If you were to look at a food pyramid of the Mediterranean diet, you would find that fresh vegetables, fruits and whole grains make up the pyramid’s base. Due to their proximity to the sea, these cultures also eat a large amount of fish and shellfish. They eat slightly less chicken, eggs, cheese and yogurt, and they round their diet out with relatively small amounts of red meat and pork. An additional important point is that residents of nations around the Mediterranean tend to be far more physically active, walking from place to place within their towns and villages rather than driving.
The Mediterranean diet allows for a wide variety of foods, preventing the dieter from ever getting bored. For this reason, it’s one of the easiest healthy diets to stick to.
2. The Paleo Diet
The paleo diet, sometimes referred to as the primal diet or caveman diet, is based around the idea that human beings did not evolve to eat grains and other processed foods. Rather, we have essentially the same hunter-gatherer bodies as we did 10,000 years ago when modern agriculture was in its infancy. Before modern agriculture, proponents of this diet argue, we didn’t eat things like wheat, rice or barley. Rather, we ate wild fruits, wild vegetables, nuts and meats.
Before turning away from the notion of eating only what a caveman might have eaten, consider that even the paleo diet provides a rather wide range of foods. Lean meats, fresh vegetables and fresh fruits make up the bulk of this diet, along with the encouragement to exercise as a caveman might have — that is, do a lot of walking, a little lifting and an occasional run. Like the Mediterranean diet, the paleo diet is exceptionally easy to stick to once you get into the habit of following its precepts.
3. The Best Life Diet
The two diets mentioned above are based around traditional ways of eating food. This next diet, the Best Life Diet, is one of many diets that has been developed by a modern scientist as a way of addressing the Western weight problem.
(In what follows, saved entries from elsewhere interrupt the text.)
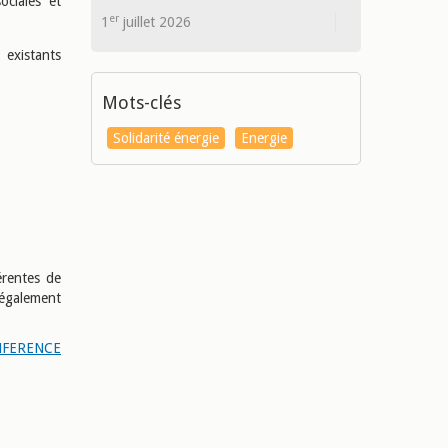
ociales et
er
1
juillet 2026
 existants
Mots-clés
Solidarité énergie
Energie
érentes de
 également
ONFERENCE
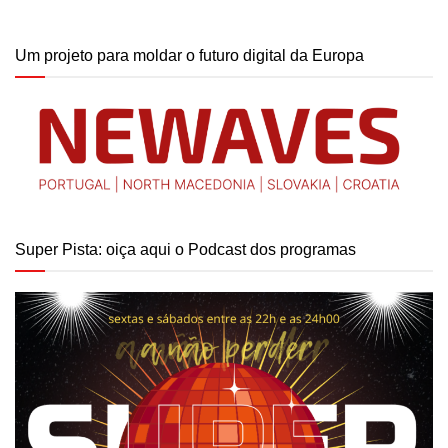
Um projeto para moldar o futuro digital da Europa
Super Pista: oiça aqui o Podcast dos programas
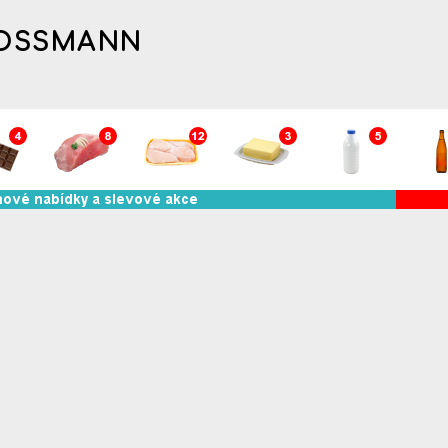
ROSSMANN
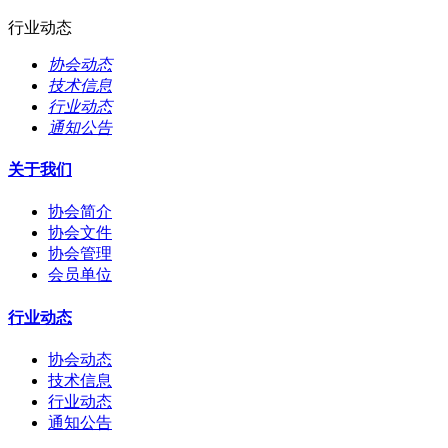
行业动态
协会动态
技术信息
行业动态
通知公告
关于我们
协会简介
协会文件
协会管理
会员单位
行业动态
协会动态
技术信息
行业动态
通知公告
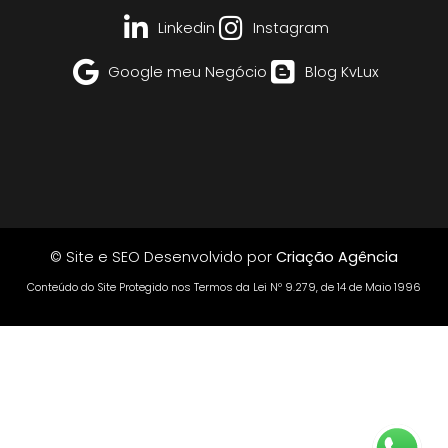
Linkedin
Instagram
Google meu Negócio
Blog KvLux
© Site e SEO Desenvolvido por
Criação Agência
Conteúdo do Site Protegido nos Termos da Lei Nº 9.279, de 14 de Maio 1996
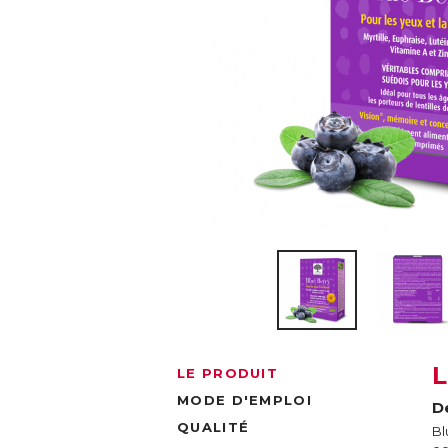
LE PRODUIT
MODE D'EMPLOI
De
QUALITÉ
Bl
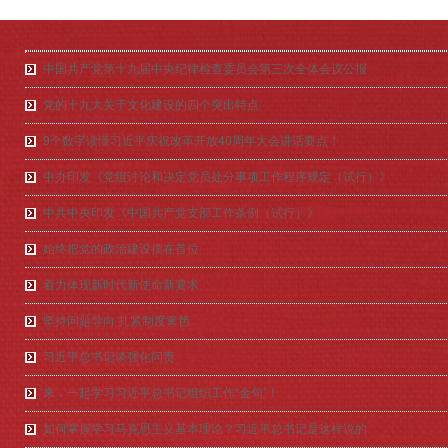
中国共产党第十九届中央纪律检查委员会第三次全体会议公报
党的十九大关于文化建设的四个突出特点
9个数字读懂习近平庆祝改革开放40周年大会讲话要点！
中办印发《党组讨论和决定党员处分事项工作程序规定（试行）》
中共中央印发《中国共产党支部工作条例（试行）》
始终把党的政治建设摆在首位
着力体现新时代新使命新要求
坚持问题导向 扎紧制度篱笆
习近平总书记谈强化问责
来，一起学习习近平总书记组织工作“金句”！
如何掌握学习马克思主义基本理论？习近平总书记是这样说的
The diet has three major phases to it, each one encouraging you to change your eating patterns a little bit more. During the first phase, you continue to eat as you normally do, but you limit yourself to three meals and one snack per day. During this time, the diet only emphasizes creating the habit of drinking a glass of water with every meal and the habit of taking a daily multivitamin and omega-3 supplement.
During the second phase, you make big changes to how you eat. You completely eliminate soft drinks, fried foods, white bread, dairy products and regular pasta. At the same time, you start exercising more. This phase of the diet lasts for at least four weeks.
The final phase of the diet is the phase you are meant to stick to for the rest of your life. You can eat the foods you cut out in the second phase if you use them only in moderation, but you try to make the bulk of your diet consist of vegetables. You also try to eat fruit at least twice per day and only consume whole grains.
The stair-stepping approach of this diet is what leads us to add it to this list of easy-to-follow diets for the long-term.
Conclusion: Lifestyle Changes That Last
These three diets all emphasize a particular lifestyle over a particular menu of foods. In all three cases, dieters are encouraged to change not just what they eat but how they think about food in general. It is making this change that is central to sticking with these diets and with diets in general.